I rubbed my hand against my forehead. “Listen to me, please. I don’t know what you think is going on, or why anyone at the conservatory would wish to involve me in their grade-school rumors, but this ... all of this ... is unnecessary. I am what I am, Karin. I’m a musician first. My music will always come first.”

She shook her head. “Get your shit together, Gregory. Until then, I don’t want to hear from you.”

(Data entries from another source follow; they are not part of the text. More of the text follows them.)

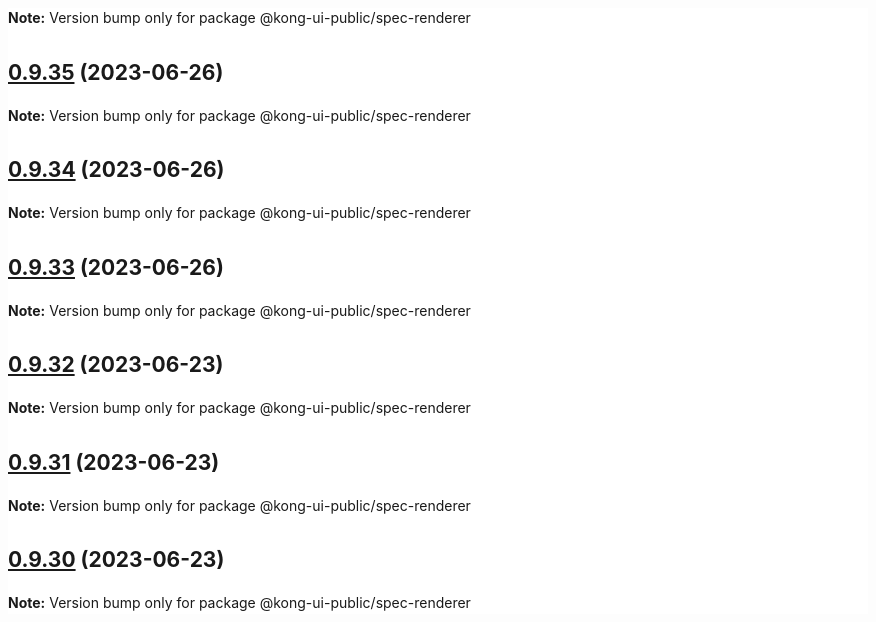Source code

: **Note:** Version bump only for package @kong-ui-public/spec-renderer





## [0.9.35](https://github.com/Kong/public-ui-components/compare/@kong-ui-public/spec-renderer@0.9.34...@kong-ui-public/spec-renderer@0.9.35) (2023-06-26)

**Note:** Version bump only for package @kong-ui-public/spec-renderer





## [0.9.34](https://github.com/Kong/public-ui-components/compare/@kong-ui-public/spec-renderer@0.9.33...@kong-ui-public/spec-renderer@0.9.34) (2023-06-26)

**Note:** Version bump only for package @kong-ui-public/spec-renderer





## [0.9.33](https://github.com/Kong/public-ui-components/compare/@kong-ui-public/spec-renderer@0.9.32...@kong-ui-public/spec-renderer@0.9.33) (2023-06-26)

**Note:** Version bump only for package @kong-ui-public/spec-renderer





## [0.9.32](https://github.com/Kong/public-ui-components/compare/@kong-ui-public/spec-renderer@0.9.31...@kong-ui-public/spec-renderer@0.9.32) (2023-06-23)

**Note:** Version bump only for package @kong-ui-public/spec-renderer





## [0.9.31](https://github.com/Kong/public-ui-components/compare/@kong-ui-public/spec-renderer@0.9.30...@kong-ui-public/spec-renderer@0.9.31) (2023-06-23)

**Note:** Version bump only for package @kong-ui-public/spec-renderer





## [0.9.30](https://github.com/Kong/public-ui-components/compare/@kong-ui-public/spec-renderer@0.9.29...@kong-ui-public/spec-renderer@0.9.30) (2023-06-23)

**Note:** Version bump only for package @kong-ui-public/spec-renderer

She stood and looked at me, making an effort to contain herself, but I could see she was on the verge of crying. I stood there like an idiot, not having the faintest clue what to say or do. What exactly did she want with me? To disavow a relationship that barely existed? To throw myself at her feet, or chase her down? To give up my commitment to the music? We’d dated off and on for several months now. Did she expect me to make some proclamation of love?

I just stood there. Helpless. She looked at me, then shook her head and walked away. I stayed in place, watching. Thinking. Then I unlocked my front door and walked in.

The Montagnana was in its case in the corner. The case was fireproof, expensive, intended to make the instrument armored, untouchable, pristine. I stared at it, feeling an unfamiliar hostility. This was the center of my life. The center of my being. I’d long since promised myself that I would let nothing interfere with that. Nothing.

But the instrument in its armored case seemed to be mocking me now. For the first time since I was twelve years old, I didn’t want to play.

And that’s why I must. Now.

Taking my time, I unlocked the case, unsnapped the latches one by one, and opened it. I stared at the instrument. Four hundred years old, the wood burnished, sometimes it seemed to glow. I unbuttoned my shirt and threw it haphazardly on the couch. It was a little bit chilly in the house, but my t-shirt would be too much once I’d been playing for a while. Then I reached out and took the cello out of its case, respectfully, carefully.